Per Alishah, Nando aveva predisposto degli sci veri in fibra al posto di quelli di legno (con cinghie di cuoio e lattine schiacciate come legacci alle caviglie) che gli aveva visto mettere ai piedi fino alla vigilia dell’Afghan Ski Challenge, il primo campionato nazionale di sci. Cose mai viste prima di allora in quella terra dimenticata da tanti, ma non dagli italiani che nel 1919 furono i primi a riconoscere l’indipendenza del Paese.

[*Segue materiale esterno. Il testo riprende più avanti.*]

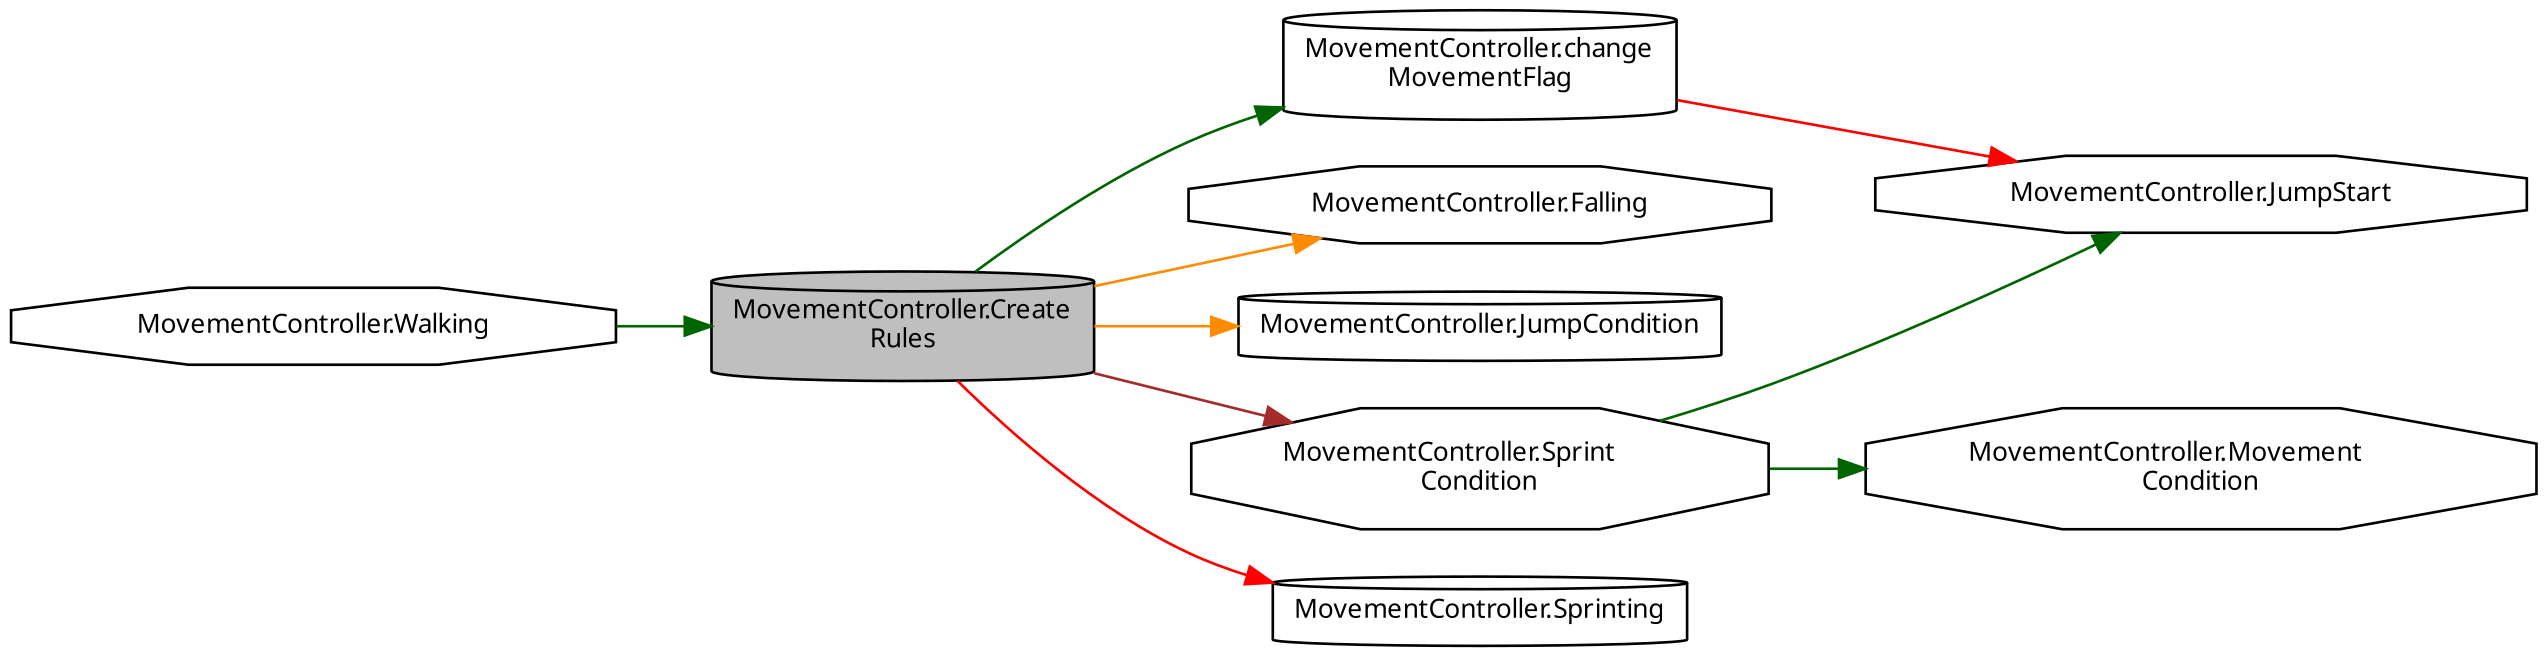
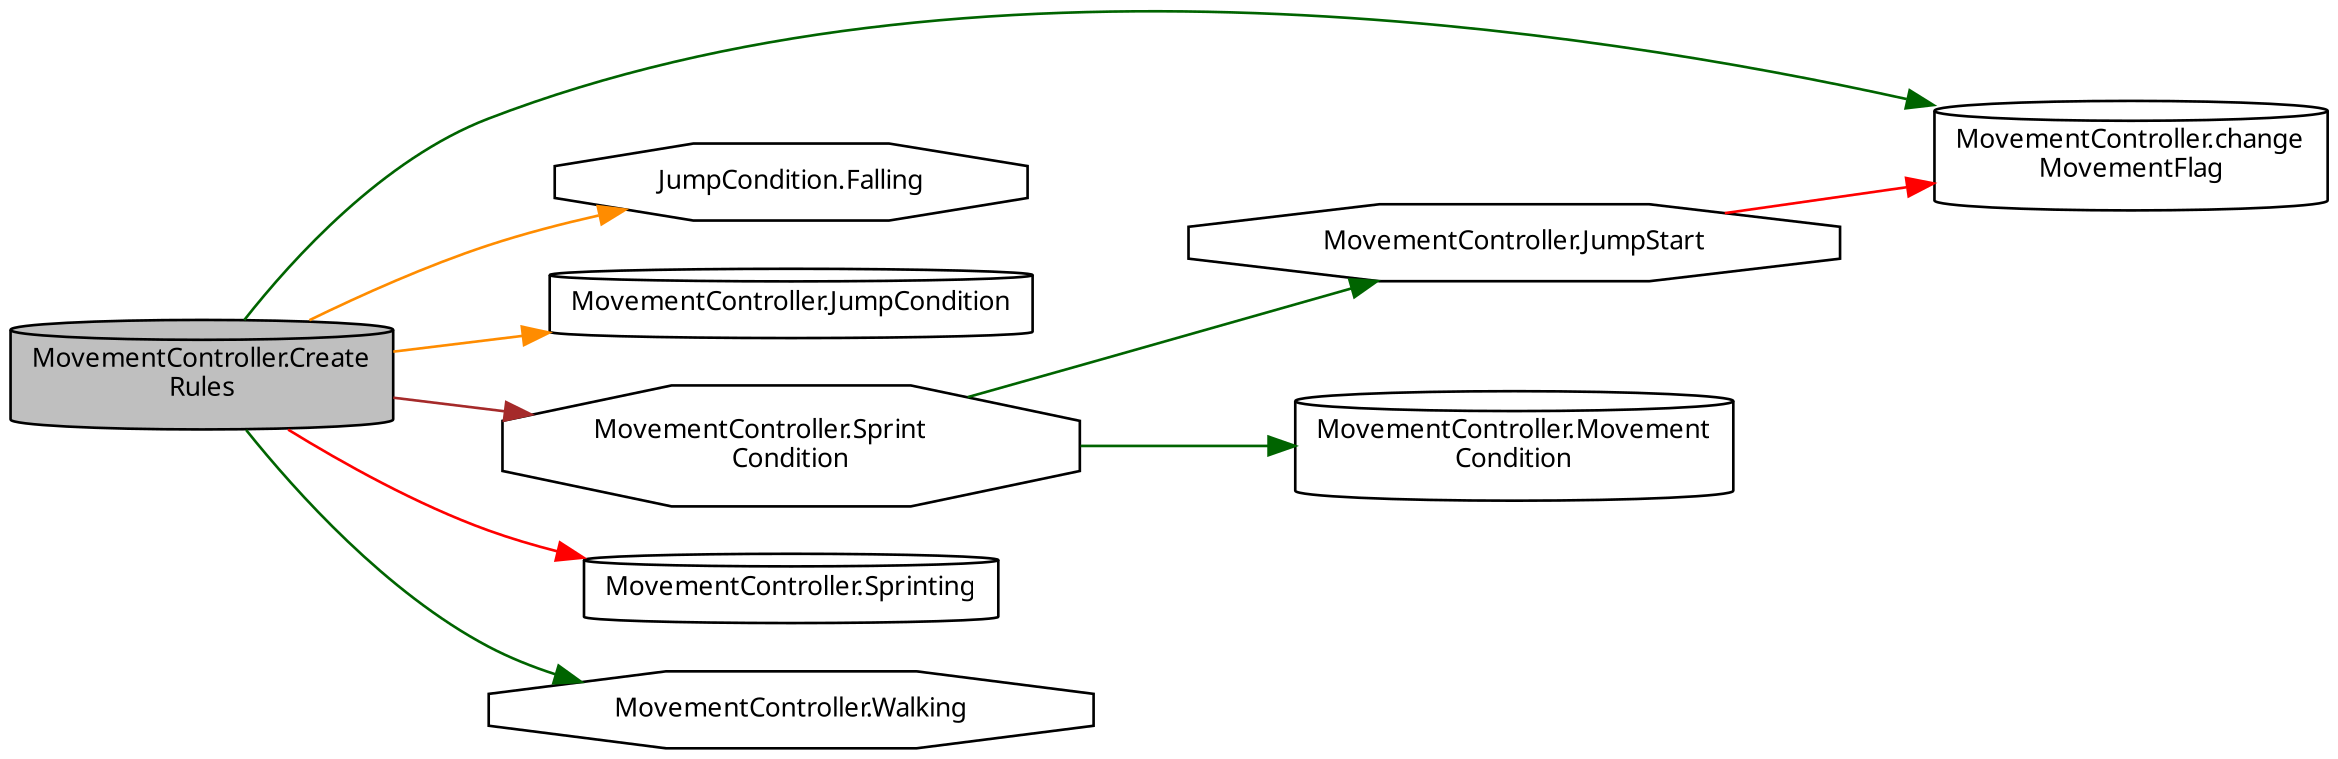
  digraph {
    fontname="Noto Sans"
    rankdir=LR
    node [color=black fillcolor=white fontname="Noto Sans" fontsize=10 shape=cylinder style=filled]
    edge [color=darkgreen fontname="Noto Sans" fontsize=10 labelfontname=Helvetica labelfontsize=10 style=solid]
    n1 [fillcolor=grey75 fontcolor=black height=0.2 label="MovementController.Create\lRules" width=0.4]
    n2 [height=0.2 label="MovementController.change\lMovementFlag" width=0.4]
-   n3 [height=0.2 label="MovementController.Falling" shape=octagon width=0.4]
+   n3 [height=0.2 label="JumpCondition.Falling" shape=octagon width=0.4]
    n4 [height=0.2 label="MovementController.JumpCondition" width=0.4]
    n5 [height=0.2 label="MovementController.Sprint\lCondition" shape=octagon width=0.4]
    n6 [height=0.2 label="MovementController.Sprinting" width=0.4]
    n7 [height=0.2 label="MovementController.Walking" shape=octagon width=0.4]
    n8 [height=0.2 label="MovementController.JumpStart" shape=octagon width=0.4]
-   n9 [height=0.2 label="MovementController.Movement\lCondition" shape=octagon width=0.4]
+   n9 [height=0.2 label="MovementController.Movement\lCondition" width=0.4]
    n1 -> n2
    n1 -> n3 [color=darkorange]
    n1 -> n4 [color=darkorange]
    n1 -> n5 [color=brown]
    n1 -> n6 [color=red]
-   n7 -> n1
+   n1 -> n7
    n5 -> n8
    n5 -> n9
-   n2 -> n8 [color=red]
+   n8 -> n2 [color=red]
  }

Ancor prima di Rollando, a Kabul aveva lasciato la sua impronta indelebile l’orientalista Giuseppe Tucci, confinato negli anni ’30 da Mussolini in Afghanistan. La nostra prima missione umanitaria arrivò dai Barnabiti, ordine a cui appartiene padre Giuseppe Moretti che ha avuto modo di saggiare la profonda spiritualità di Rollando. Lo spirito del buon cristiano alla ricerca di un Dio, non distante da quello di Sayed. Con lui è volato a Trento: iscritto al al corso antivalanghe della Protezione civile. E poi assieme nella casa di Ollomont, poi la tappa a Milano, prima di risbarcare a Sestri Levante, «dove grazie a Nando per la prima volta in vita mia ho visto il mare», racconta commosso Sayed. Grazie ai consigli preziosi per sciare ad alto livello, il ragazzo del Bamiyan sfiorato la qualificazione alle Olimpiadi invernali di Pyeongchang.
Per arrivare in Corea del Sud, il primo sciatore afghano, fino a ieri si è preparato sulle piste di Sankt Moritz, sede del Bamyan Ski Club. Sayed non ce l’ha fatta per pochissimo, ma il suo rimane comunque un risultato straordinario. Memore della lezione di Nando, ha seguito una preparazione da guida alpina più che da sciatore professionista. Levataccia all’alba nel rifugio di Corviglia e arrampicata di quattrocinque ore sui monti sotto l’occhio vigile del coach Andreas Hanni. Le stesse rampicate con il “mulo skipass” alle quali Sayed Alishah Farang si è allenato fin da bambino. Il suo pensiero in questo momento va al proprio Paese, «che non è solo sinonimo di guerre e di bombe ma anche di sport e di sci ad alto livello» e poi naturalmente al suo «maestro italiano». La macchina di “Alpistan” dopo la sua scomparsa si è fermata ma è pronta per ripartire. Intanto nei rifugi del Bamiyan c’è chi ancora intonaLa canzone per Nando: «Così ad ogni passo inventavo le nuove parole. Da scrivere sopra la neve e poi raccontare...». Il testo è di suo fratello Nicola e la canta con la band “I disertori”, un nome che sarebbe tanto piaciuto a Nando che nella sua vita non ha fatto altro che disertare i luoghi comuni per costruire piccoli centri di speranze future.